Court Theatre is exploring its mission statement through a new event series, Inside the Mission. With this series, we bring together artists and academics from across Chicago to discuss important aspects of what we aim to do at Court. On November 7, we had our first conversation about exploring and expanding the African American theatrical canon. Read some insights from our panelists below:

Kenneth Warren
Professor at The University of Chicago Department of English; Center for the Study of Race, Politics, and Culture

“Court’s approach to the idea of the ‘classic’ starts with trying to understand what the work was, and only then thinking about how you take it and translate it into the present. The theater doesn’t simply assume the automatic timelessness of the work. It says, ‘It’s a work of its time, how does it become a work of our time?’ That means a certain kind of iconoclasm, a certain kind of revisionism, a certain kind of experimentation with the notion of a classic.”

Tracie Hall
Director of Culture Program, The Joyce Foundation

“[Court] Theatre is a formidable incubator of work that hasn’t seen the light of day. But it is [also] a place where plays that we have seen before can be reinterpreted, a place where life can be breathed back into them. And I think that’s very important … [Court] has a reputation and a profile that certainly is aided by its connection with the University of Chicago, but then it exceeds that, it goes beyond that. It has its own profile, its own place, its own gravity; not only within the theater world, but in the surrounding community.”

Lydia Diamond
Playwright

“When I was in undergrad 25 years ago, the canon didn’t look like me … [Doing classic theater] asks that we make the work deeper, it pushes us to own it and rise to it.”

Ron OJ Parson
Resident Artist, Court Theatre

“We’re in the middle of Hyde Park—we should be doing things that are relevant for the people of Hyde Park, black and white, not just what people think ‘classic theater’ is. So we wanted to redefine it … It can be more than Ibsen and Chekhov, O’Neill and Williams.”

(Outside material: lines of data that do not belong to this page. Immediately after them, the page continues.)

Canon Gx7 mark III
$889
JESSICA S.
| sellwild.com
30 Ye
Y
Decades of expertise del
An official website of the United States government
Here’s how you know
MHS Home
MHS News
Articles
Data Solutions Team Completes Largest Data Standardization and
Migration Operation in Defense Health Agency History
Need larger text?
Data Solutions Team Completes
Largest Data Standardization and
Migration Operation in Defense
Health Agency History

We look forward to our next event in the Inside the Mission series this winter, where we will be discussing with Marilyn F. Vitale Artistic Director Charles Newell, and his colleagues in the theatre world and beyond, what makes a play a classic.

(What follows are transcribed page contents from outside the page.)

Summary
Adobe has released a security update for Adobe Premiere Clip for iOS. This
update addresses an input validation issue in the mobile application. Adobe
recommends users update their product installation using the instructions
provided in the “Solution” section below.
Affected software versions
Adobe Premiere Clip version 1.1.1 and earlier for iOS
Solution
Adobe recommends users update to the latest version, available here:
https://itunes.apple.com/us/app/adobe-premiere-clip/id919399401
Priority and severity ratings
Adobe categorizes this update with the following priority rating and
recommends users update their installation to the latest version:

Posted on November 16, 2017 in Theatre News

2 responses on “Inside the Mission: Exploring and Expanding the African American canon”

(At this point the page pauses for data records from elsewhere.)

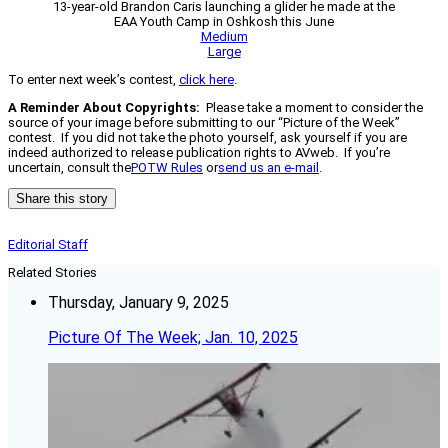
13-year-old Brandon Caris launching a glider he made at the
EAA Youth Camp in Oshkosh this June
Medium
Large
To enter next week’s contest,
click here
.
A Reminder About Copyrights:
Please take a moment to consider the
source of your image before submitting to our “Picture of the Week”
contest. If you did not take the photo yourself, ask yourself if you are
indeed authorized to release publication rights to AVweb. If you’re
uncertain, consult the
POTW Rules
or
send us an e-mail
.
Share this story
Editorial Staff
Related Stories
Thursday, January 9, 2025
Picture Of The Week; Jan. 10, 2025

  1. Judith L. and David Sensibar says:

    We commend your mission statement. As part of your exploring and expanding mission we’d like to see Lydia Diamond’s plays at the Court. In fact we’d like to see women writers of all colors represented at the Court.

    Any chance of that?

  2. Traci Brant says:

    Thanks so much for your response! We will pass your feedback on to our artistic team. We are definitely pursuing projects that include women writers and directors of all colors at Court.